[EXCERPTED PASSAGE]
======

Self-Paced Reading Designer
This skill encodes expert knowledge for designing self-paced reading (SPR) experiments in psycholinguistics. SPR is the most widely used behavioral method for studying real-time sentence comprehension during reading (Jegerski, 2014). A competent programmer without psycholinguistics training will reliably make errors in region segmentation, spillover design, and comprehension question construction -- all of which invalidate the resulting data.
For detailed region segmentation strategies, see references/region-segmentation.md.
For statistical analysis guidance, see references/analysis-guide.md.
Why SPR Design Requires Domain Expertise
Self-paced reading appears deceptively simple: participants press a button to reveal successive words. But the scientific value of an SPR experiment depends entirely on decisions that require psycholinguistic training:
- Region boundaries determine what you can measure. A critical region that spans a clause boundary conflates syntactic processing with wrap-up effects (Just & Carpenter, 1980). A non-specialist would not know this.
- Spillover is not a bug -- it is the primary data pattern. In SPR, processing difficulty at word N often appears in reading times at words N+1 and N+2, not at word N itself (Mitchell, 2004; Rayner, 1998). Failing to include and analyze spillover regions means missing the effect entirely.
- Comprehension questions that target the critical manipulation create demand characteristics. Participants learn to attend strategically to the manipulation, distorting natural reading patterns (Jegerski, 2014).

======

[STORED DATA]

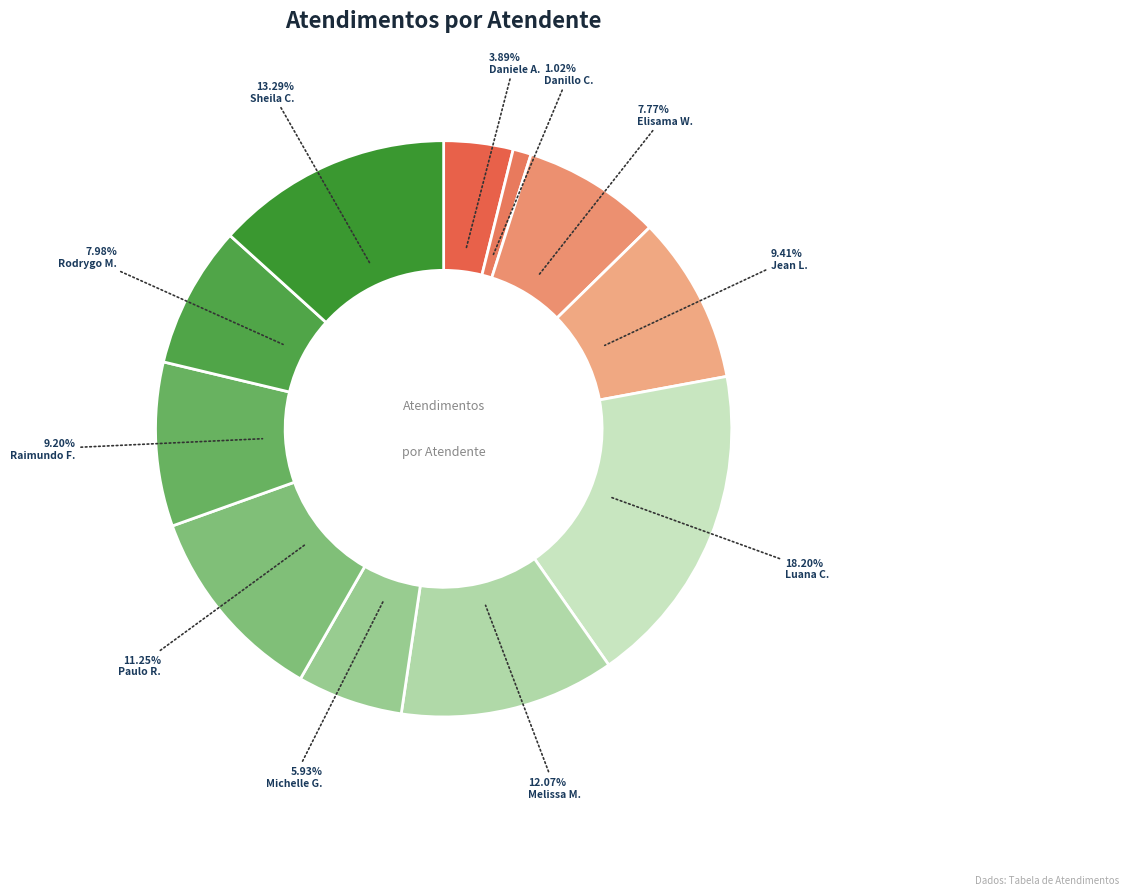

How many segments does this pie chart have?

11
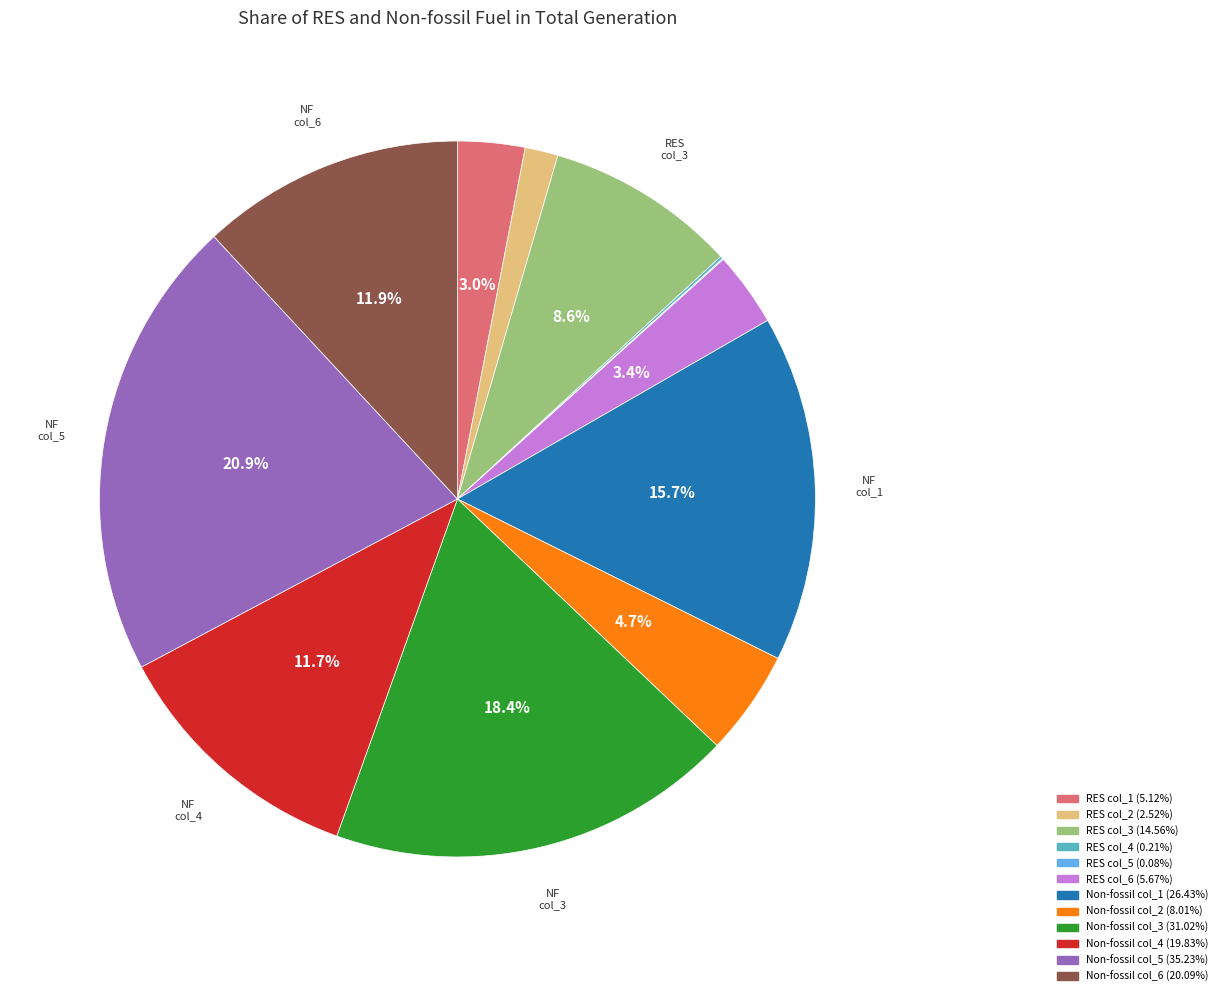

Does any single category account for the majority?

No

======

[ACTIVITY 1]
In the self-paced reading guide, what does a critical region that spans a clause boundary conflate?
[ACTIVITY 2]
Continue the self-paced reading guide with the next part after its last sentence.

[OUTPUT 1]
It conflates syntactic processing with wrap-up effects.

[OUTPUT 2]
- Word length and frequency confounds are invisible to non-specialists. If the critical word in condition A is longer or less frequent than in condition B, reading time differences reflect lexical properties, not the intended manipulation (Keating & Jegerski, 2015).
Research Planning Protocol
Before executing the domain-specific steps below, you MUST:
- State the research question — What specific sentence processing question is this SPR study addressing?
- Justify the method choice — Why SPR (not eye-tracking, ERP, acceptability judgment)? What alternatives were considered?
- Declare expected outcomes — What reading time pattern (at which region) would support vs. refute the hypothesis?
- Note assumptions and limitations — What does SPR assume? Where could it mislead (e.g., lack of regressive eye movements)?
- Present the plan to the user and WAIT for confirmation before proceeding.
For detailed methodology guidance, see the research-literacy skill.
⚠️ Verification Notice
This skill was generated by AI from academic literature. All parameters, thresholds, and citations require independent verification before use in research. If you find errors, please open an issue.
Core Workflow
Step 1: Select a Presentation Method
Choose based on your research question, population, and resources:
1A. Non-Cumulative Moving Window (Standard)
- The sentence is displayed as dashes; each button press reveals the next word and re-masks the previous one (Just, Carpenter, & Woolley, 1982)
- Advantages: Most widely used, large existing literature for comparison, preserves spatial layout information
- Disadvantages: Prevents regressions (unlike natural reading), produces spillover effects that spread over 2-4 words (Mitchell, 2004)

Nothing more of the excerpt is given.